Download or read book Graph Mining written by Deepayan Chakrabarti and published by Morgan & Claypool Publishers. This book was released on 2012-10-01 with total page 209 pages. Available in PDF, EPUB and Kindle. Book excerpt: What does the Web look like? How can we find patterns, communities, outliers, in a social network? Which are the most central nodes in a network? These are the questions that motivate this work. Networks and graphs appear in many diverse settings, for example in social networks, computer-communication networks (intrusion detection, traffic management), protein-protein interaction networks in biology, document-text bipartite graphs in text retrieval, person-account graphs in financial fraud detection, and others. In this work, first we list several surprising patterns that real graphs tend to follow. Then we give a detailed list of generators that try to mirror these patterns. Generators are important, because they can help with "what if" scenarios, extrapolations, and anonymization. Then we provide a list of powerful tools for graph analysis, and specifically spectral methods (Singular Value Decomposition (SVD)), tensors, and case studies like the famous "pageRank" algorithm and the "HITS" algorithm for ranking web search results. Finally, we conclude with a survey of tools and observations from related fields like sociology, which provide complementary viewpoints.
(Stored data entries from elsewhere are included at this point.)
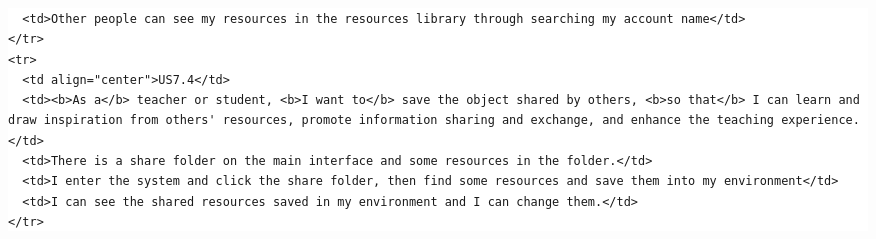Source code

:       <td>Other people can see my resources in the resources library through searching my account name</td>
    </tr>
    <tr>
      <td align="center">US7.4</td>
      <td><b>As a</b> teacher or student, <b>I want to</b> save the object shared by others, <b>so that</b> I can learn and draw inspiration from others' resources, promote information sharing and exchange, and enhance the teaching experience.</td>
      <td>There is a share folder on the main interface and some resources in the folder.</td>
      <td>I enter the system and click the share folder, then find some resources and save them into my environment</td>
      <td>I can see the shared resources saved in my environment and I can change them.</td>
    </tr>
  </table>
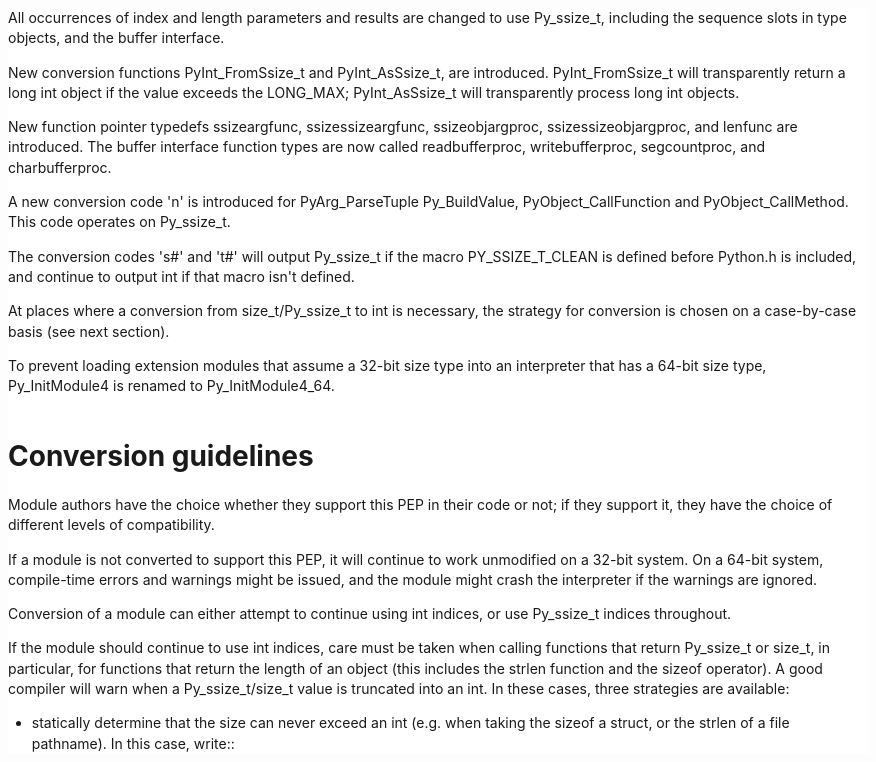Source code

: All occurrences of index and length parameters and results are changed
to use Py_ssize_t, including the sequence slots in type objects, and
the buffer interface.

New conversion functions PyInt_FromSsize_t and PyInt_AsSsize_t, are
introduced. PyInt_FromSsize_t will transparently return a long int
object if the value exceeds the LONG_MAX; PyInt_AsSsize_t will
transparently process long int objects.

New function pointer typedefs ssizeargfunc, ssizessizeargfunc,
ssizeobjargproc, ssizessizeobjargproc, and lenfunc are introduced. The
buffer interface function types are now called readbufferproc,
writebufferproc, segcountproc, and charbufferproc.

A new conversion code 'n' is introduced for PyArg_ParseTuple
Py_BuildValue, PyObject_CallFunction and PyObject_CallMethod.
This code operates on Py_ssize_t.

The conversion codes 's#' and 't#' will output Py_ssize_t
if the macro PY_SSIZE_T_CLEAN is defined before Python.h
is included, and continue to output int if that macro
isn't defined.

At places where a conversion from size_t/Py_ssize_t to
int is necessary, the strategy for conversion is chosen
on a case-by-case basis (see next section).

To prevent loading extension modules that assume a 32-bit
size type into an interpreter that has a 64-bit size type,
Py_InitModule4 is renamed to Py_InitModule4_64.


Conversion guidelines
=====================

Module authors have the choice whether they support this PEP in their
code or not; if they support it, they have the choice of different
levels of compatibility.

If a module is not converted to support this PEP, it will continue to
work unmodified on a 32-bit system.  On a 64-bit system, compile-time
errors and warnings might be issued, and the module might crash the
interpreter if the warnings are ignored.

Conversion of a module can either attempt to continue using int
indices, or use Py_ssize_t indices throughout.

If the module should continue to use int indices, care must be taken
when calling functions that return Py_ssize_t or size_t, in
particular, for functions that return the length of an object (this
includes the strlen function and the sizeof operator). A good compiler
will warn when a Py_ssize_t/size_t value is truncated into an int.
In these cases, three strategies are available:

*  statically determine that the size can never exceed an int
   (e.g. when taking the sizeof a struct, or the strlen of
   a file pathname). In this case, write::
Table of Contents: Introduction / Patterns in Static Graphs / Patterns in Evolving Graphs / Patterns in Weighted Graphs / Discussion: The Structure of Specific Graphs / Discussion: Power Laws and Deviations / Summary of Patterns / Graph Generators / Preferential Attachment and Variants / Incorporating Geographical Information / The RMat / Graph Generation by Kronecker Multiplication / Summary and Practitioner's Guide / SVD, Random Walks, and Tensors / Tensors / Community Detection / Influence/Virus Propagation and Immunization / Case Studies / Social Networks / Other Related Work / Conclusions

Visual Data Mining

Download Visual Data Mining PDF Online Free

Author :
Publisher : Springer Science & Business Media
ISBN 13 : 3540710795
Total Pages : 417 pages
Book Rating : 4.90/5 ( download)

DOWNLOAD NOW!


Book Synopsis Visual Data Mining by : Simeon Simoff

Download or read book Visual Data Mining written by Simeon Simoff and published by Springer Science & Business Media. This book was released on 2008-07-18 with total page 417 pages. Available in PDF, EPUB and Kindle. Book excerpt: The importance of visual data mining, as a strong sub-discipline of data mining, had already been recognized in the beginning of the decade. In 2005 a panel of renowned individuals met to address the shortcomings and drawbacks of the current state of visual information processing. The need for a systematic and methodological development of visual analytics was detected. This book aims at addressing this need. Through a collection of 21 contributions selected from more than 46 submissions, it offers a systematic presentation of the state of the art in the field. The volume is structured in three parts on theory and methodologies, techniques, and tools and applications.

Data Mining the Web

Download Data Mining the Web PDF Online Free

Author :
Publisher : John Wiley & Sons
ISBN 13 : 0470108088
Total Pages : 236 pages
Book Rating : 4.86/5 ( download)

DOWNLOAD NOW!


Book Synopsis Data Mining the Web by : Zdravko Markov

Download or read book Data Mining the Web written by Zdravko Markov and published by John Wiley & Sons. This book was released on 2007-04-06 with total page 236 pages. Available in PDF, EPUB and Kindle. Book excerpt: This book introduces the reader to methods of data mining on the web, including uncovering patterns in web content (classification, clustering, language processing), structure (graphs, hubs, metrics), and usage (modeling, sequence analysis, performance).